I studied Alex for a long time, wondering if he secretly went to salons just like me. Before he turned to my direction, I pretended to admire my nails decorated with pretty colours and designs. I could tolerate him as long as my mother pampered me with all these gifts and visits to the salon. My mother paid more attention to me more than she did to my older brother ever since my engagement.
"Do you have something to say?" one of his eyebrows was raised.
"Do-does your mother and you also vis-sit salons of-ten?" I stuttered.
Alex was a bit scary as he stared at me with no emotion. Back then, I didn't know it meant that he was confused at what I was asking him. I started to regret asking him the question. Alex only showed a bit of friendliness when I asked him some questions about the class material we learned. He immediately stopped what he was doing and took out his laptop to explain the answers.
"Salons?" he tossed the question back at me.
"A place where people do your hair and give you special treatments," I reluctantly continued.

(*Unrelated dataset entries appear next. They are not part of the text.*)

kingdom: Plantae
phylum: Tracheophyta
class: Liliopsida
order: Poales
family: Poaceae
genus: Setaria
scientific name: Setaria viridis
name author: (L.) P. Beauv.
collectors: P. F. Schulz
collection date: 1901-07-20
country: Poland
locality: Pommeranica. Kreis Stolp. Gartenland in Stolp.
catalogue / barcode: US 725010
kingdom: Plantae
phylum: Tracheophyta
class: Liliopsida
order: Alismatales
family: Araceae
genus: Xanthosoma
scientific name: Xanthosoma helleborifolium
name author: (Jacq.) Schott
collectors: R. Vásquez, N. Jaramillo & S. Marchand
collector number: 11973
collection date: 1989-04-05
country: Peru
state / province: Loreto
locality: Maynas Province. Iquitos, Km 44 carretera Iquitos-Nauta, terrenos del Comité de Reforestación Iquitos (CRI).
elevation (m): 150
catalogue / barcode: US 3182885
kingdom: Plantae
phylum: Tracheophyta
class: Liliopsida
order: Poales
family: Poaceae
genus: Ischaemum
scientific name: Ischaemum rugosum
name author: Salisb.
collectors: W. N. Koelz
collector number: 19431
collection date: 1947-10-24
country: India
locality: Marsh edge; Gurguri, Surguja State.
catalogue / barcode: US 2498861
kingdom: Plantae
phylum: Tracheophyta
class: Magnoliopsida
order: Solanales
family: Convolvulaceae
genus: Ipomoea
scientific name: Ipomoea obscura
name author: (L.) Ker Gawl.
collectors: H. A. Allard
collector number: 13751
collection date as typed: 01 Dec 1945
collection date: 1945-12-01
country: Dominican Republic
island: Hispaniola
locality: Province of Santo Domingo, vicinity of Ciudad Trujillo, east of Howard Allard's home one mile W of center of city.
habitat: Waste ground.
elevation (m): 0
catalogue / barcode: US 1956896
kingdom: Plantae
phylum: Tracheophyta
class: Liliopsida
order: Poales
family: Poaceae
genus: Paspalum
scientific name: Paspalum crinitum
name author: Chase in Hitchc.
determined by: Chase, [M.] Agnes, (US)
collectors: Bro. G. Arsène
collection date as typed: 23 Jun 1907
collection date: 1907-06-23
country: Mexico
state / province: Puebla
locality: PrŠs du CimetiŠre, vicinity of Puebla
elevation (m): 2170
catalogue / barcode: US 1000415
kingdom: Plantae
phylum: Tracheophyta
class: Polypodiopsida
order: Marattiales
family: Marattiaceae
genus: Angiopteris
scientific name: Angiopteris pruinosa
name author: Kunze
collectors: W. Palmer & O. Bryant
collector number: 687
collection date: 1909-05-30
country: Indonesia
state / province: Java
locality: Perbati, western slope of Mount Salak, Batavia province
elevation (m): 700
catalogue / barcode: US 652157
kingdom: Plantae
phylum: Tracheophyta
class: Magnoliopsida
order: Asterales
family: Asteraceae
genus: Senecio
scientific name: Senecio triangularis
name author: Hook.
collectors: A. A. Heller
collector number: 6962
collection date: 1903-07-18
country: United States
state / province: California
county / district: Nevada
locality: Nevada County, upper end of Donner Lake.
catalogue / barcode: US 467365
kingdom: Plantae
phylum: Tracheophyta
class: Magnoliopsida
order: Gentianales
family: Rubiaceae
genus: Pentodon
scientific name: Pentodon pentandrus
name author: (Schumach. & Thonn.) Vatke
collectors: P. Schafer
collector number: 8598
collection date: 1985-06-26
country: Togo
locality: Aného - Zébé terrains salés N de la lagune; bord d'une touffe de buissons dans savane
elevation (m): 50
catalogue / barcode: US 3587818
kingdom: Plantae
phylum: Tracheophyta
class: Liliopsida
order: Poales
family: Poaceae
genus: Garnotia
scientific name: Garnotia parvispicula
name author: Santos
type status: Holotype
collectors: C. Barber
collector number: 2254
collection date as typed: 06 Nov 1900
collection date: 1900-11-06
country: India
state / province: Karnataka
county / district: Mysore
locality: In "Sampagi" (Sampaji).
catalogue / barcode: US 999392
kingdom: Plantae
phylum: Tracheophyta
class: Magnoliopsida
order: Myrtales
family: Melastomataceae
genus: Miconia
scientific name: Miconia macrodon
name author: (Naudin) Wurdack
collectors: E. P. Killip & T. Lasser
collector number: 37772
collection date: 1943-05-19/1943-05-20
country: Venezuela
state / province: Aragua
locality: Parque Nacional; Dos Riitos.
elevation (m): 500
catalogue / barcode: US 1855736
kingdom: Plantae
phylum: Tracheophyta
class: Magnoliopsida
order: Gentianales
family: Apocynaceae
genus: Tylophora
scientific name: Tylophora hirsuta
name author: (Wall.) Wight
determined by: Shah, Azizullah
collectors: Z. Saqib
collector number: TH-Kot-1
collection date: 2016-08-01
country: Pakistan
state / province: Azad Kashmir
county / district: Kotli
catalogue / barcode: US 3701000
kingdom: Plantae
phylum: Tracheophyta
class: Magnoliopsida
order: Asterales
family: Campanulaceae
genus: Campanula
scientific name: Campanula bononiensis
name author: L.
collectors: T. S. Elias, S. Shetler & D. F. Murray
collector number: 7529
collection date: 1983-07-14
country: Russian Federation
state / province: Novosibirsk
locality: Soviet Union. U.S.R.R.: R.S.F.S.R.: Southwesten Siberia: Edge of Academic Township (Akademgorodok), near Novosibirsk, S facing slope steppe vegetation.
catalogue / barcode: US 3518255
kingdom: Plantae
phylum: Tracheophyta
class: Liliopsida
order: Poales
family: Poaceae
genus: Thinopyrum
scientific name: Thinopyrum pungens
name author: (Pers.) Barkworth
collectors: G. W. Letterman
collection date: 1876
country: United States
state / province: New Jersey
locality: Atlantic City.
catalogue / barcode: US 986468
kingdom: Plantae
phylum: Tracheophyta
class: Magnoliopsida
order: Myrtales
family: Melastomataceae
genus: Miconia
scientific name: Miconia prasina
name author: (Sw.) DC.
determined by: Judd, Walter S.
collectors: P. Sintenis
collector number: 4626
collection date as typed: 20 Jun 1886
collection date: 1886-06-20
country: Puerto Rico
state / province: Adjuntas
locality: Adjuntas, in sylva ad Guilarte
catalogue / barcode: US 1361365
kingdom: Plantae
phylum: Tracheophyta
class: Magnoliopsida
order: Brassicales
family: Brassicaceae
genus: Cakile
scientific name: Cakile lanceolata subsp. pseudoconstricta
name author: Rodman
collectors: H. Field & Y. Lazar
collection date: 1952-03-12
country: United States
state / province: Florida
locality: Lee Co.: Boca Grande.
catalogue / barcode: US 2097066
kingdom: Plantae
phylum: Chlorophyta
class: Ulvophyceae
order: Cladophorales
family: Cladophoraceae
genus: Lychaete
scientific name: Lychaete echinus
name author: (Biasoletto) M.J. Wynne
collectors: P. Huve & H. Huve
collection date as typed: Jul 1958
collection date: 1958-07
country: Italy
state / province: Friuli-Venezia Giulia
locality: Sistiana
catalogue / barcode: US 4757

"My mother is too busy working to go to these places or take me there," Alex recalled his mother's schedule.
"Oh… ok," I looked down.
His mother was naturally that pretty. The staff said I would become a beautiful princess once I polished my features, but Alex appeared like an angel without any of it. For the first time, I didn't feel like going through the numerous dresses in my closet. I closed the closet door and opened the textbook as I could spot Alex's slight smile in approval.
Time flew by as mounting complaints started to pile up inside my chest. I went to the salon and smiled with my mother while trying to forget Alex's warning about not placing my shoe in the doorway at a ninety-degree angle. There was only so much I could handle nowadays without punching a hole in my pillow. All the common etiquette I learned from my teachers before my engagement became part of my identity since I didn't want to even hear Alex's voice anymore.
All my actions were calculated as my mother praised me that I was starting to become a perfect lady. Even my mother was surprised how I always sat in a ninety-degree angle while I drank my favourite chocolate milkshake and made sure I never spilled anything. There was no time to breathe or rest under the watchful eyes of Alex. I had to be perfect at all times if I didn't want to hear another complaint from him.
"There's no one watching, you can rest now," my mother whispered into my ear, afraid I was overdoing it.
"There will be once I go back to school," my grip on the cup tightened.
"Is school that hard?" My mother had a hint of worry in her voice.
How could I tell her it wasn't exactly the school, but my partner? He was the reason why my mother was spending all her time and money on me. I decided to fake a smile and enjoy the free time I had with her. When Rika revealed her strained relationship with Luke, I couldn't help but join in, "It's the same with Alex as well. He just keeps on telling me to study to acc.u.mulate more points! Helena has it lucky with Allan. Allan doesn't tell her to do anything."
It was then, I finally felt my heart becoming free. Nothing compared to having my true feeling flow out instead of locking them in. Not even those frequent visits to the salon nor those beautiful dresses and shoes. My shoulders felt lighter as I frequently met with Rika in this café that served the most delicious chocolate milkshake.
I was never close with Ellen before meeting Rika. We considered ourselves as fellow allies as we were a part of the same fraction. But we soon became close as Rika introduced us to sneaking out of our rooms in the middle of the night. I finally laughed from my heart as we ate desserts together in our nightgowns.
The more I talked with Rika; I realized my family wasn't that powerless in the first district for me to comply with every one of Alex's demands. I started to shout back and fight with Alex whenever I disagreed with him. And surprisingly, he tried to compromise instead of telling his parents. I couldn't ever live a life without Rika, to go back to those terrible times where I locked myself from acting the way I truly wanted.
Rika was the first real friend I ever made. A person who was always on my side, no matter who she faced. She bravely confronted anything that stood in her way and nothing stopped her, not even the school dean. So she couldn't die now. I couldn't lose my best friend who freed me without knowing it. We still had to go to that café together to complain about what our day was like. Unknowingly, tears filled my eyes from the thought that I may never see her again.
I opened another bottle before my ears perked from the sound of the door opening. The familiar steps clacked onto the floor in a rhythmic beat as I poured the next medicine onto the boy. Why was she here?